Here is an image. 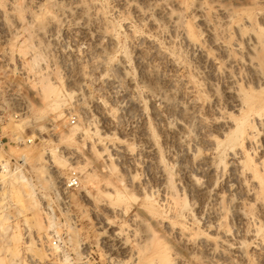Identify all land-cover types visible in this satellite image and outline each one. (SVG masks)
Wrapping results in <instances>:
<instances>
[{
  "label": "rangeland",
  "instance_id": "1",
  "mask_svg": "<svg viewBox=\"0 0 264 264\" xmlns=\"http://www.w3.org/2000/svg\"><path fill=\"white\" fill-rule=\"evenodd\" d=\"M69 1L17 0L23 6H20V23L14 25L6 10V0H0L3 10L0 89L5 97L4 117L0 121V264H64L61 257L48 249L55 233L72 242L93 245L105 240L122 264H179L172 249L158 262L149 248L154 238L150 237L153 231L150 223L144 220V214L143 221L134 218L138 210L164 217L152 201L160 196L156 189L160 171L167 173L168 187L174 188L176 165L171 160L182 156L166 133V129L176 127L170 110L179 104L178 99H163L154 93L152 84L141 76L142 66L148 61L161 75L184 82L187 75L182 65L169 64L162 57V53L175 57L180 49L167 45L128 9L120 11L118 7L122 8L120 3L124 0H94L105 20H97L96 24L106 22L104 25L112 28L116 39V45L104 48L105 55L109 52L105 59L98 58L94 36L90 35L91 22H87L85 30H78L73 21L64 19L58 11ZM29 10L41 17L34 13L36 21L28 23ZM263 10L262 1L235 15L236 23L249 19L250 25L241 29V35L250 33L260 37L257 45H264ZM47 11L53 16L51 22L45 20ZM12 30L18 38L12 35ZM127 30L135 38L130 39ZM120 61L126 66L125 76L115 69ZM106 80L114 82L118 98H126L117 100ZM32 89H38L40 98L32 94ZM215 89L220 91L218 85ZM37 99L42 101L39 106ZM164 101L169 108L164 107ZM27 102L33 107L28 108ZM203 102V98H198L201 113L206 111ZM15 136L22 141H10ZM229 146L230 143L224 142L217 150L210 151L218 184L228 174L224 164ZM22 150L31 151L33 159L23 161L19 153ZM44 153L46 156L53 153V161H45ZM204 155V151L194 153L191 162H185V168L196 167ZM73 170L79 174V185L68 189L64 182ZM144 194L152 199L147 200ZM228 197L230 203L234 202V192ZM247 208L245 213H249ZM209 212V207L205 208V213ZM227 214L225 223L231 222L228 210ZM104 217L113 226L104 223ZM115 231H120L121 236ZM156 232L160 234L159 230ZM158 233L154 236H159Z\"/></svg>",
  "mask_w": 264,
  "mask_h": 264
},
{
  "label": "bare ground",
  "instance_id": "2",
  "mask_svg": "<svg viewBox=\"0 0 264 264\" xmlns=\"http://www.w3.org/2000/svg\"><path fill=\"white\" fill-rule=\"evenodd\" d=\"M262 1L124 0L120 3L122 8L118 7L120 11L129 10L139 22L145 23L154 34L160 35L167 45L179 47L180 51L177 50L179 53L175 57L169 53H162V57L169 64H181L187 75L184 82L177 79L173 81L161 75L148 61L142 66L141 76L152 84V91L163 99L175 97L179 103L170 110L176 119V127L166 129L182 153L180 158L173 157L171 160L176 165L174 188L168 187L167 173L161 169L156 186L160 195L158 199L153 200L144 194L147 200L152 199L157 204L164 217L159 218L150 211L145 213L138 210L134 218L143 221L144 214V220L150 223L153 230L150 237L154 238L150 240L149 248L158 257V262L172 249L179 264H264V45H257L260 37L254 34L242 37L241 29L245 30L250 25L248 18L241 23L234 22L237 12L258 6ZM18 2L6 0V10L11 14L14 25L20 23V6H23ZM27 5L24 8L28 9ZM95 5L94 0H70L58 11L64 19L73 21L78 30H85L87 22H91L93 32L91 30L90 35L94 36L95 54L100 58L106 53V45H116V39L112 28L104 25L106 22L96 24L97 20L103 21L104 17ZM48 11L47 16H44L47 18L42 19L51 22L53 16ZM34 13L30 10L26 13L28 23L36 21ZM12 32L14 35L15 31ZM15 35L17 37V33ZM127 35L130 39L135 38L131 30H127ZM142 40L146 38L142 37ZM146 41L153 45L150 40ZM115 67L120 75L127 71L123 61ZM104 82L116 95L114 82ZM216 85L220 87L219 92L215 89ZM43 90L39 91L44 95ZM32 94L37 97L40 95L38 89ZM200 97L204 100V113L200 112ZM123 98L126 96L118 98L116 95L117 100ZM39 101L37 106L42 103ZM27 106L30 108L33 104L27 102ZM164 107L169 108L165 101ZM258 135L261 136L259 139ZM224 142L231 145L227 148L224 164L228 174L222 176L218 184L210 151L217 150ZM198 151H204L205 155L197 159L196 167L186 169L185 162H191L194 153ZM19 153L23 161L33 159L29 150ZM53 153L47 156L44 153V160L53 161ZM115 192L117 195L118 192ZM230 192L235 195L232 203L228 201ZM207 207L210 211L208 214L205 213ZM245 207H248L249 213H245ZM227 210L231 214L229 223L224 221L228 219ZM104 223L113 226L109 218L104 217ZM155 230H159L160 234H154ZM114 233L121 236L120 231ZM157 233L159 236H154Z\"/></svg>",
  "mask_w": 264,
  "mask_h": 264
},
{
  "label": "built area",
  "instance_id": "3",
  "mask_svg": "<svg viewBox=\"0 0 264 264\" xmlns=\"http://www.w3.org/2000/svg\"><path fill=\"white\" fill-rule=\"evenodd\" d=\"M5 97L3 90L0 89V121H2L3 106ZM9 141V139H7ZM13 142L22 141L21 137H14ZM29 141V139H27ZM0 142L1 139H0ZM79 185V174L71 171L64 182V187L71 189ZM64 206V203H62ZM105 240L97 241L95 245L72 242L70 238H64L60 233H55L49 241V248L53 250L57 257H61L64 264H122L117 254L107 247Z\"/></svg>",
  "mask_w": 264,
  "mask_h": 264
}]
</instances>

......

Task to carry out
Report each line in the entries above that contains the string "instances".

Task output
Wrapping results in <instances>:
<instances>
</instances>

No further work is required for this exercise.